Novikowsky, as though he had been doing it for years, slowly peeled a note from the thin roll he had in his hand and tossed it across to the other side of the ring.
“Set,” he said, as he had heard others say. Murdoch, standing beside him, grinned.
The pennies flickered in the air like moths. The ring-keeper’s mate stooped over them where they lay on the ground and sang out, “Heads! Heads are right!” The thin man smoothed out the notes on the ground in front of him and looked up at Novikowsky.
“Double up?”
“Sure, double up,” Novikowsky said.
He won that bet, too, and a lot more. When the spin worked round to him, he turned to Murdoch with a lift of his shoulders. It said all that he wanted to say without his opening his mouth. Murdoch took a quick look at the roll of notes in the Pole’s hand. His eyes opened wide in surprise—without searching for them, he could see at least three five-pound notes.
“Yeah!” he ejaculated. “You get in there, an’ spin, for God’s sake. You got plenty!”

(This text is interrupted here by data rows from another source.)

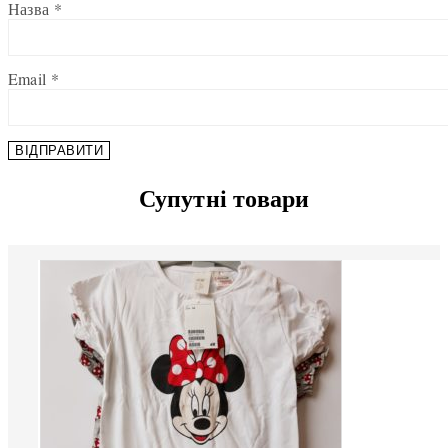
Назва
*
Email
*
Супутні товари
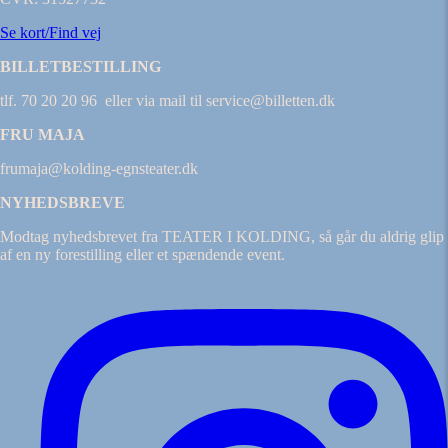
Se kort/Find vej
BILLETBESTILLING
tlf. 70 20 20 96 eller via mail til service@billetten.dk
FRU MAJA
frumaja@kolding-egnsteater.dk
NYHEDSBREVE
Modtag nyhedsbrevet fra TEATER I KOLDING, så går du aldrig glip
af en ny forestilling eller et spændende event.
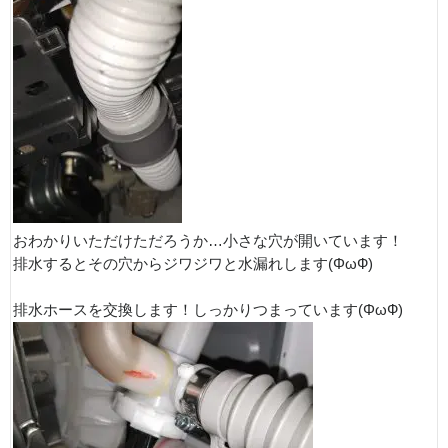
おわかりいただけただろうか…小さな穴が開いています！
排水するとその穴からジワジワと水漏れします(ΦωФ)
排水ホースを交換します！しっかりつまっています(ΦωФ)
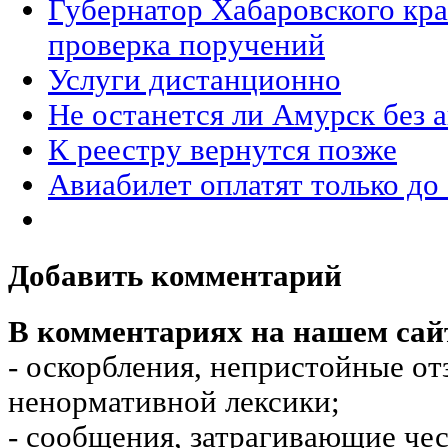
Губернатор Хабаровского кра
проверка поручений
Услуги дистанционно
Не останется ли Амурск без 
К реестру вернутся позже
Авиабилет оплатят только до
Добавить комментарий
В комментариях на нашем сай
- оскорбления, непристойные от
ненормативной лексики;
- сообщения, затрагивающие чес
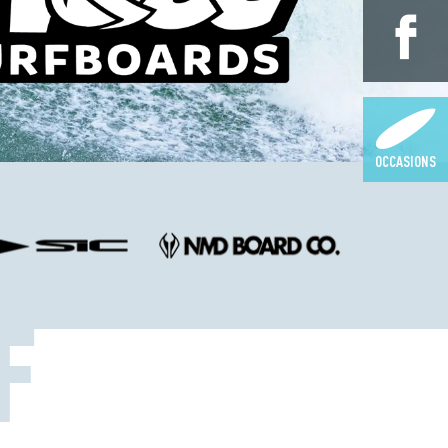
OCCASIONS
F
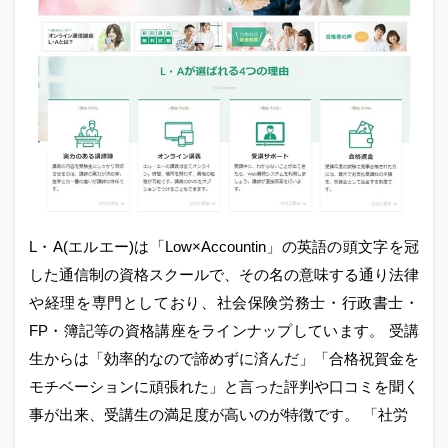
L・A(エルエー)は「Low×Accountin」の英語の頭文字を冠
した通信制の資格スクールで、その名の意味する通り法律
や経理を専門としており、社会保険労務士・行政書士・
FP・簿記等の資格講座をラインナップしています。 受講
生からは「効率的なので諦めずに済んだ」「合格祝賀金を
モチベーションに頑張れた」と言った評判や口コミを聞く
事が出来、受講生の満足度が高いのが特徴です。 「社労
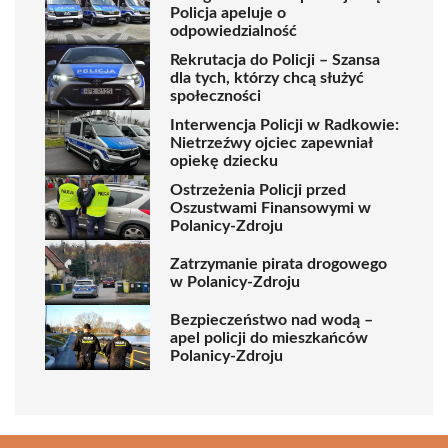
Policja apeluje o
odpowiedzialność
Rekrutacja do Policji – Szansa
dla tych, którzy chcą służyć
społeczności
Interwencja Policji w Radkowie:
Nietrzeźwy ojciec zapewniał
opiekę dziecku
Ostrzeżenia Policji przed
Oszustwami Finansowymi w
Polanicy-Zdroju
Zatrzymanie pirata drogowego
w Polanicy-Zdroju
Bezpieczeństwo nad wodą –
apel policji do mieszkańców
Polanicy-Zdroju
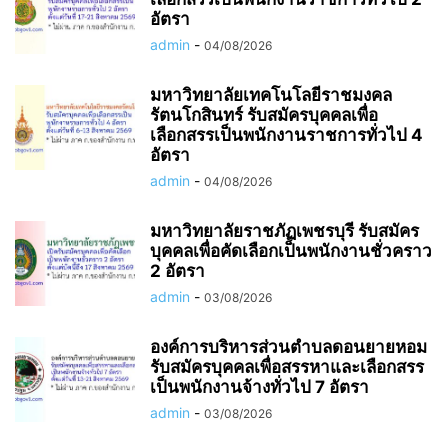
อัตรา
admin
-
04/08/2026
มหาวิทยาลัยเทคโนโลยีราชมงคล
รัตนโกสินทร์ รับสมัครบุคคลเพื่อ
เลือกสรรเป็นพนักงานราชการทั่วไป 4
อัตรา
admin
-
04/08/2026
มหาวิทยาลัยราชภัฏเพชรบุรี รับสมัคร
บุคคลเพื่อคัดเลือกเป็นพนักงานชั่วคราว
2 อัตรา
admin
-
03/08/2026
องค์การบริหารส่วนตำบลดอนยายหอม
รับสมัครบุคคลเพื่อสรรหาและเลือกสรร
เป็นพนักงานจ้างทั่วไป 7 อัตรา
admin
-
03/08/2026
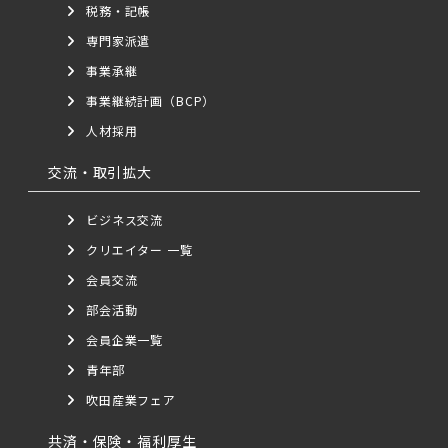
税務・記帳
専門家派遣
事業承継
事業継続計画（BCP）
人材採用
交流・取引拡大
ビジネス交流
クリエイター 一覧
会員交流
部会活動
会員企業一覧
青年部
吹田産業フェア
共済・保険・福利厚生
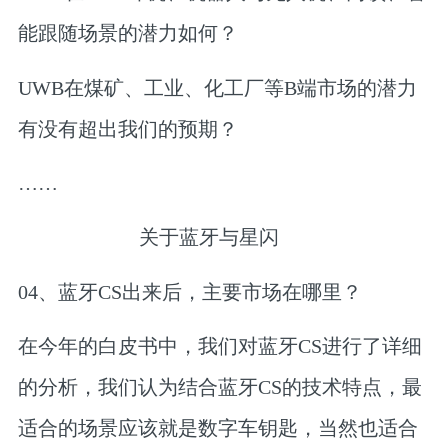
能跟随场景的潜力如何？
UWB在煤矿、工业、化工厂等B端市场的潜力
有没有超出我们的预期？
……
关于蓝牙与星闪
04、
蓝牙CS出来后，主要市场在哪里？
在今年的白皮书中，我们对蓝牙CS进行了详细
的分析，我们认为结合蓝牙CS的技术特点，最
适合的场景应该就是数字车钥匙，当然也适合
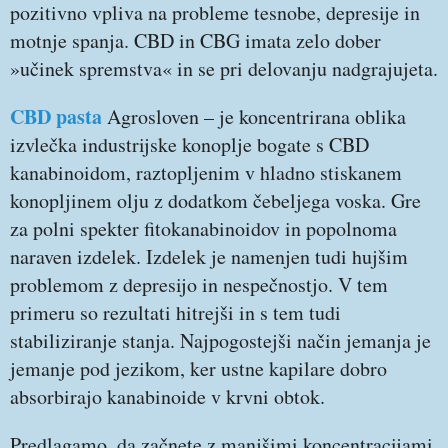
pozitivno vpliva na probleme tesnobe, depresije in
motnje spanja. CBD in CBG imata zelo dober
»učinek spremstva« in se pri delovanju nadgrajujeta.
CBD pasta
Agrosloven – je koncentrirana oblika
izvlečka industrijske konoplje bogate s CBD
kanabinoidom, raztopljenim v hladno stiskanem
konopljinem olju z dodatkom čebeljega voska. Gre
za polni spekter fitokanabinoidov in popolnoma
naraven izdelek. Izdelek je namenjen tudi hujšim
problemom z depresijo in nespečnostjo. V tem
primeru so rezultati hitrejši in s tem tudi
stabiliziranje stanja. Najpogostejši način jemanja je
jemanje pod jezikom, ker ustne kapilare dobro
absorbirajo kanabinoide v krvni obtok.
Predlagamo, da začnete z manjšimi koncentracijami,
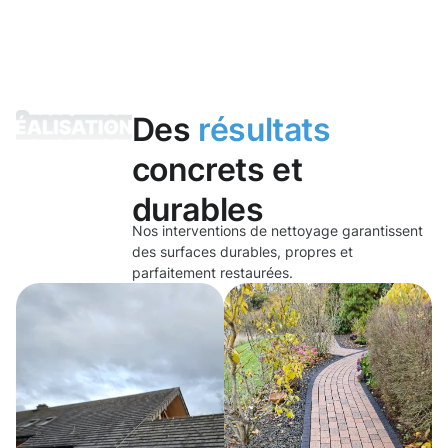
Des
résultats
concrets et
durables
Nos interventions de nettoyage garantissent
des surfaces durables, propres et
parfaitement restaurées.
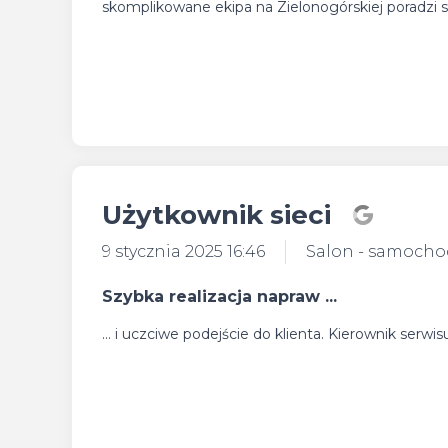
skomplikowane ekipa na Zielonogórskiej poradzi so
Użytkownik sieci
9 stycznia 2025 16:46
Salon - samoch
Szybka realizacja napraw ...
... i uczciwe podejście do klienta. Kierownik serw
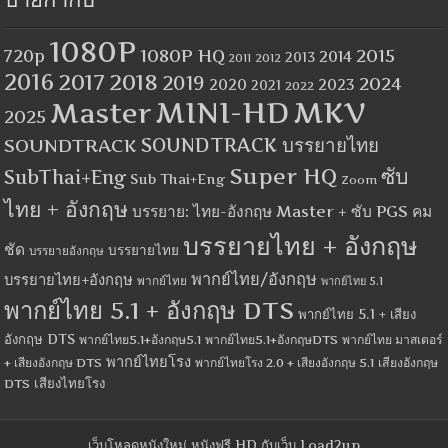
ป้ายกำกับ
1080P
1080P HQ
2015
720p
2014
2013
2012
2011
2016
2017
2018
2019
2024
2020
2023
2021
2022
MINI-HD
MKV
Master
2025
SOUNDTRACK
SOUNDTRACK บรรยายไทย
Super HQ
ซับ
SubThai+Eng
Sub Thai+Eng
Zoom
ไทย + อังกฤษ
บรรยาย: ไทย-อังกฤษ Master + ซับ PGS คม
บรรยายไทย + อังกฤษ
ชัด
บรรยายไทย
บรรยายอังกฤษ
พากย์ไทย/อังกฤษ
บรรยายไทย+อังกฤษ
พากย์ไทย
พากย์ไทย 5.1
พากย์ไทย 5.1 + อังกฤษ DTS
พากย์ไทย 5.1 + เสียง
อังกฤษ DTS
พากย์ไทย5.1+อังกฤษ5.1
พากย์ไทย5.1+อังกฤษDTS
พากย์ไทย มาสเตอร์
พากย์ไทยโรง
+ เสียงอังกฤษ DTS
พากย์ไทยโรง 2.0 + เสียงอังกฤษ 5.1
เสียงอังกฤษ
เสียงไทยโรง
DTS
เว็บโหลดหนังใหม่ หนังฟรี HD กับเว็บ Load2up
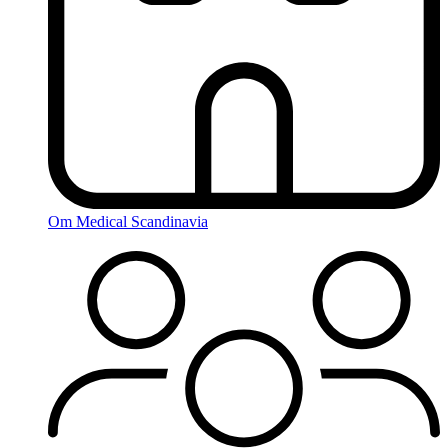
Om Medical Scandinavia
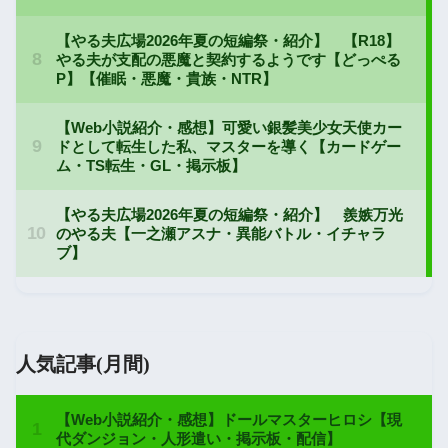
人気記事(月間)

“How much I spin for?” Novikowsky demanded. By now, most of the side betters were set, and there was not much noise around the ring. Everybody was looking at them, waiting for the new spinner to come in. “Ten bob, is enough?”
The ring-keeper looked them over impersonally.
“Come on, gents,” he said, softly. He was a big hulk of a man, built like a church and dressed in a clean white singlet that advertised the fact. He could afford to talk softly and call the animals round the ring gents. In that company, he would need to be able to back it up. “Come on,” he said again. “Make up your mind, digger—a good game’s a fast game. Spin if you’re going to.”